Eddy wächst in einem kleinen Dorf im Norden Frankreichs auf. Hier ist das Leben noch in Ordnung, hier weiss man, wie der Hase läuft, hier ist bestimmt, wie ein Mann und wie eine Frau zu sein hat. Eddy passt nicht hinein, seine Stimme ist zu hoch, seine Gestik zu weiblich, seine Lebenswünsche zu abgehoben. Er wird gemobbt und beleidigt. Krampfhaft versucht Eddy, sich zu ändern. Jeden Morgen betete er sich mantraartig vor, er sei ein Kerl, er übt mit tiefer Stimme zu sprechen, lässt sich mit Mädchen ein. Er tut alles, was er kann, um sein Anders-Sein zu überwinden. Und wenn es nicht gelingt, lächelt er den Schmerz weg, schluckt die Scham herunter. Er versucht weiter, sich bis zur Selbstverleugnung anzupassen, bis er merkt, dass dies nie gelingen wird – es muss eine andere Lösung geben.
Gedanken zum Buch
«Aber das Verbrechen besteht nicht darin, etwa szu tun, sondern etwas zu sein Und vor allem auch so auszusehen.»

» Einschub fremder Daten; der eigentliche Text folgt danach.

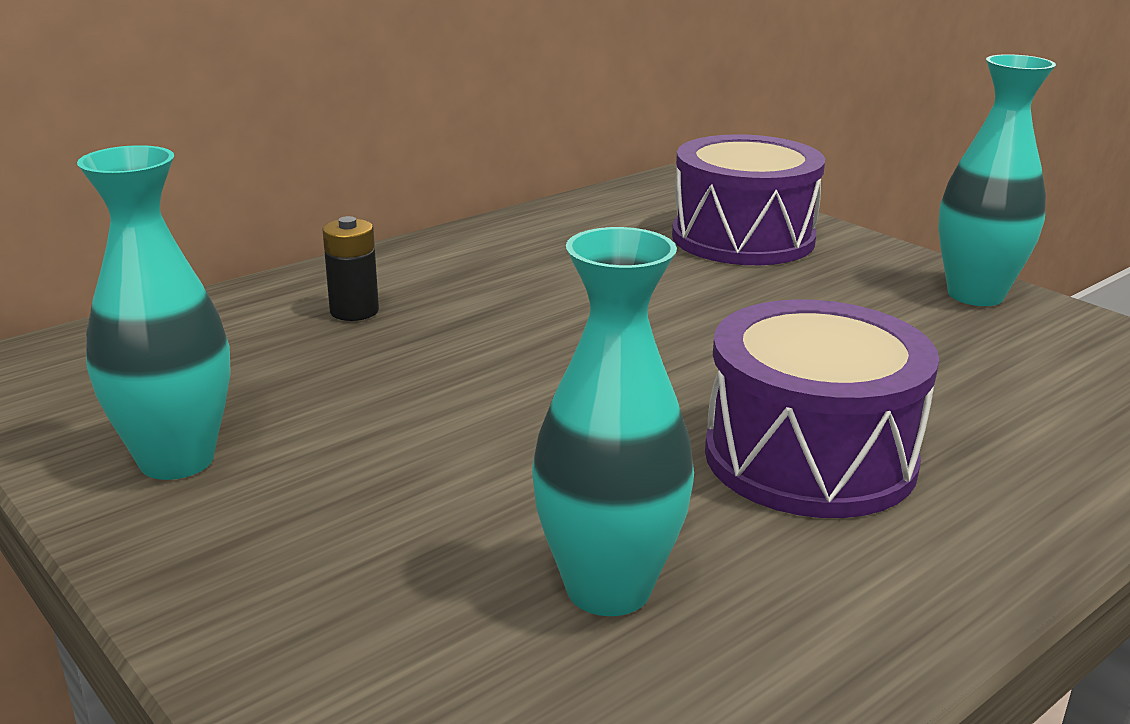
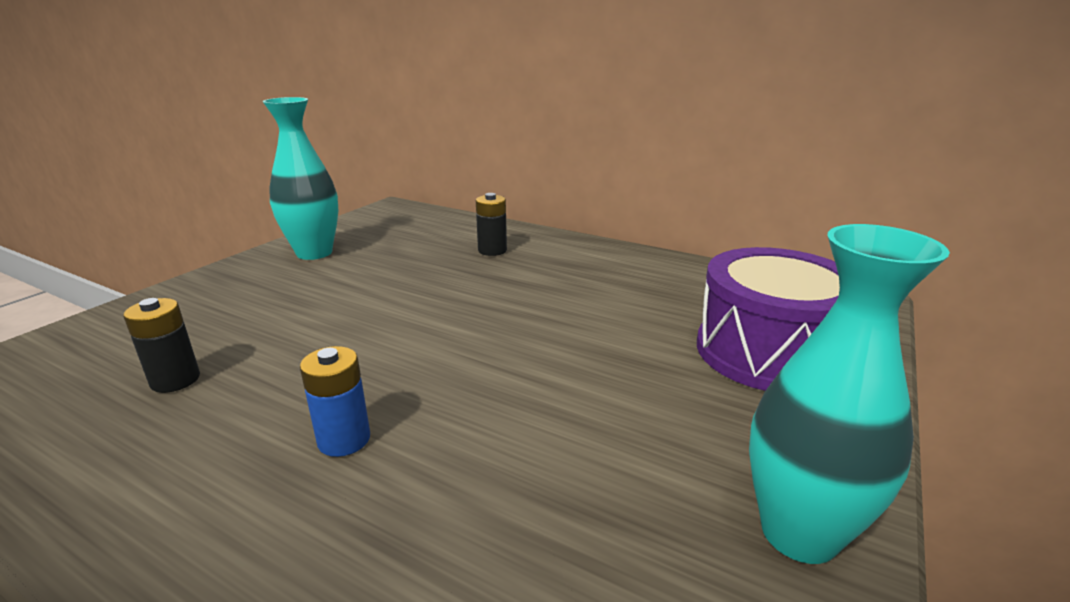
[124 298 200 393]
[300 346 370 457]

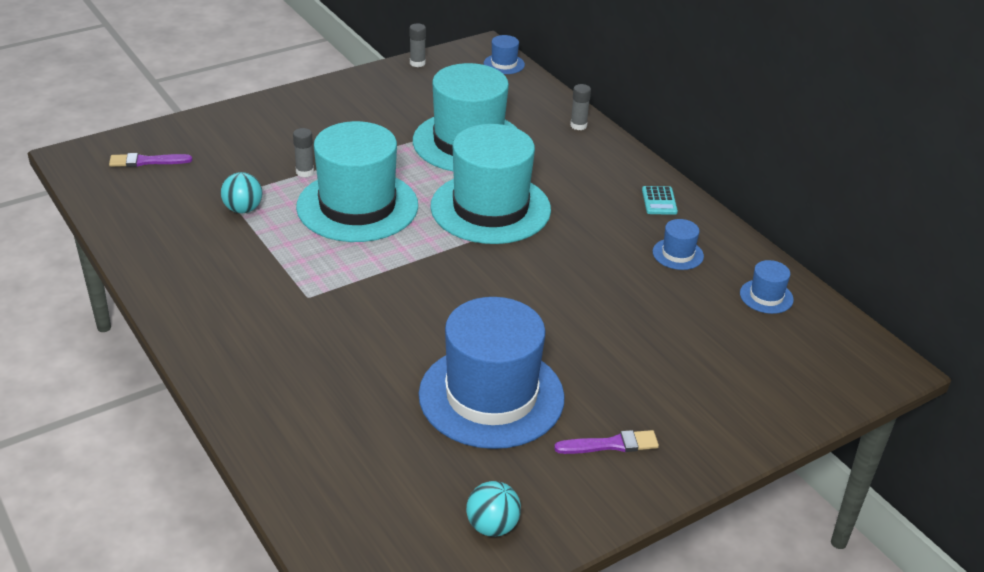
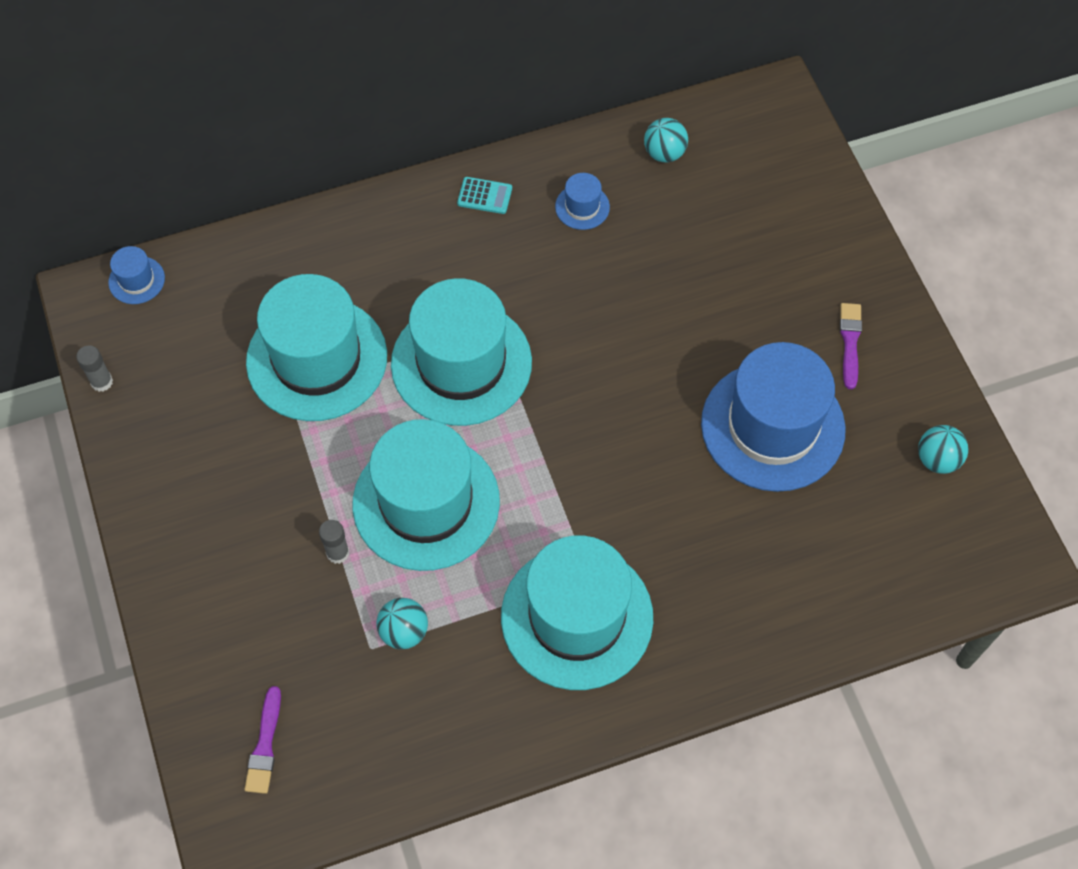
[570 84 591 130] (first image)
[644 118 688 163]
[501 535 653 690]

«Das Ende von Eddy» ist ein Buch darüber, wie es ist, anders zu sein und wegen diesem Anderssein nicht dazuzugehören. Es ist ein Buch über die Scham, nicht ins Bild zu passen, über die Abwertung durch Sprache, durch Gewalt, wenn man ist, wie man nicht zu sein hat. Ein Buch darüber, mit welchem Schmerz manche Kinder aufwachsen und Erwachsene durchs Leben gehen müssen, nur weil Menschen einen Massstab aufgestellt haben, wie einer zu sein habe, um richtig zu sein.
«…wegen der Besessenheit, mit der ich alles nachahmte, ja nachäffte, was als männlich galt – ‘Wer sich nicht als Mann fühlt, bemüht sich, als einer zu erscheinen, und wer seine innere Schwäche kennt, stellt nach aussen gern Stärke zur Schau.’»

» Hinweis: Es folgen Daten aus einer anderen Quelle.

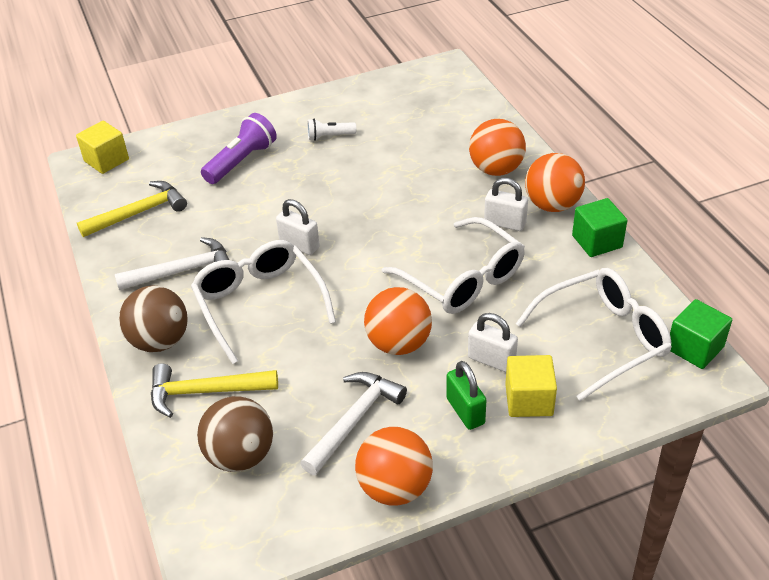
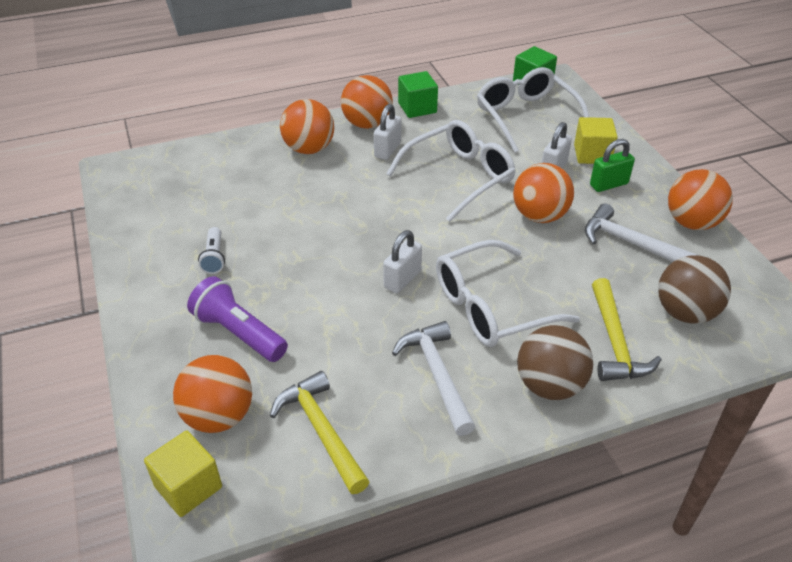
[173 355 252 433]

Kinder wollen gefallen, vor allem wollen sie nicht anecken, anstossen, ausgestossen werden. So auch Eddy. Krampfhaft will er in die Rollenklischees passen, die man im Dorf aufgestellt hat. Er übt einen männlichen Gang, behält die Hände in den Hosentaschen beim Reden, um nicht herumzufuchteln, spricht mit immer tieferer Stimme. Er vergisst dabei, dass sich der Körper nicht verleugnen lässt, dass man sich nicht selbst belügen kann, doch diesem zeigt es ihm immer deutlicher. Immer mehr leidet Eddy an seinen Anpassungen und Selbstverleugnungen, bis er es selbst nicht mehr aushält.

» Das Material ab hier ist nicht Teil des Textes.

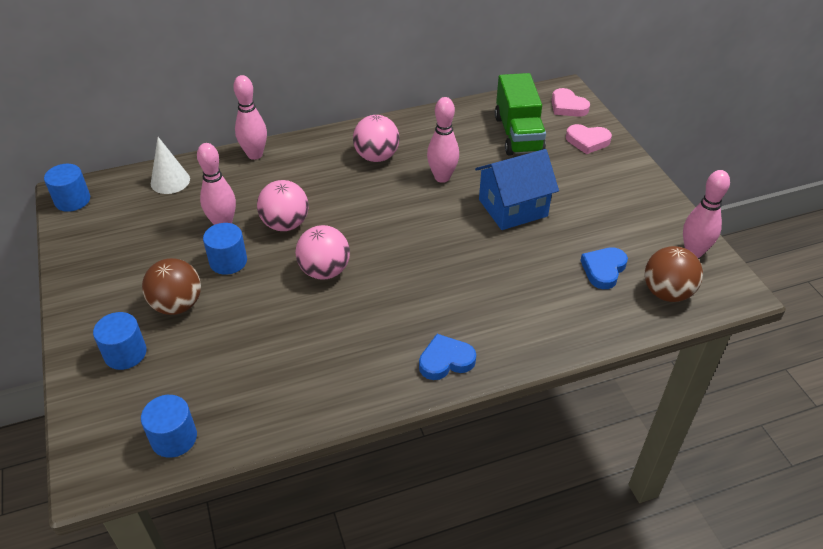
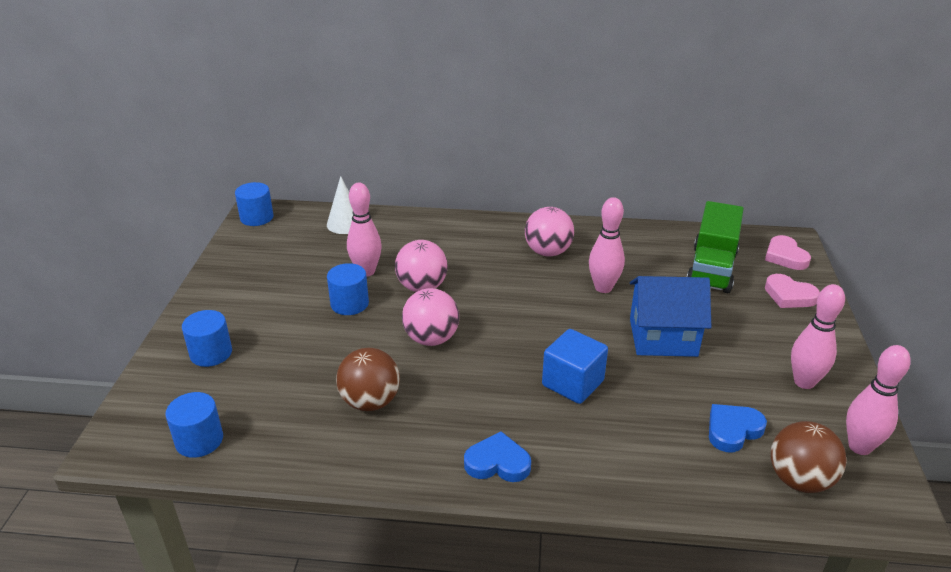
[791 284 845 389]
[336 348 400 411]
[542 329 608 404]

«Dieser Willen, diese stets neue, verzweifelte Anstrengung, immer noch auf jemanden hinabzusehen, der unter einem steht, um sich nicht selbst ganz am Ende der sozialen Leiter zu fühlen.»
«Das Ende von Eddy» ist auch ein Buch über Klasse. Es zeigt das Aufwachsen in Armut, zeigt das Stigma des Lebens in Armut und die Herabsetzung durch die Gesellschaft. Nicht nur reicht das Geld für die meisten Dinge nicht, da sind auch die Blicke und die Bemerkungen der anderen. Da sind Zugänge zu Bildung, Kunst, Sprachgebräuchen, die dem Armen verschlossen sind. Die Scham, arm zu sein, lässt sich oft nur dadurch mindern, dass man einen findet, der noch ärmer ist, auf den man hinabsehen kann. So gehört man wenigstens auch einmal zu denen, die spotten und ist nicht nur selbst der Verspottete. Bloss hält man damit das System, unter dem man selbst leidet, eigentlich auch am Laufen.
Edouard Louis gelingt es, seine Geschichte, die von Herabsetzung, Gewalt und Armut geprägt ist, zu erzählen, ohne wehleidig oder sentimental zu sein. Er verurteilt nicht, er beschreibt nur, wie es war. Er zeigt diesen Jungen, der er war, wie er versucht, in einem ihm feindlichen System möglichst heil zu bleiben. Er hält damit der Gesellschaft einen Spiegel vor, den diese dringend benötigt.
Fazit
«Das Ende von Eddy» ist ein grossartiges Buch, ein Buch voller Tiefe und Klarsicht, das die Strukturen unserer Systeme unbarmherzig entblösst und die Grausamkeit des Menschen im Umgang mit Andersartigkeit ans Licht bringt. Es ist ein Buch direkt aus dem Leben, das mitten ins Herz sticht.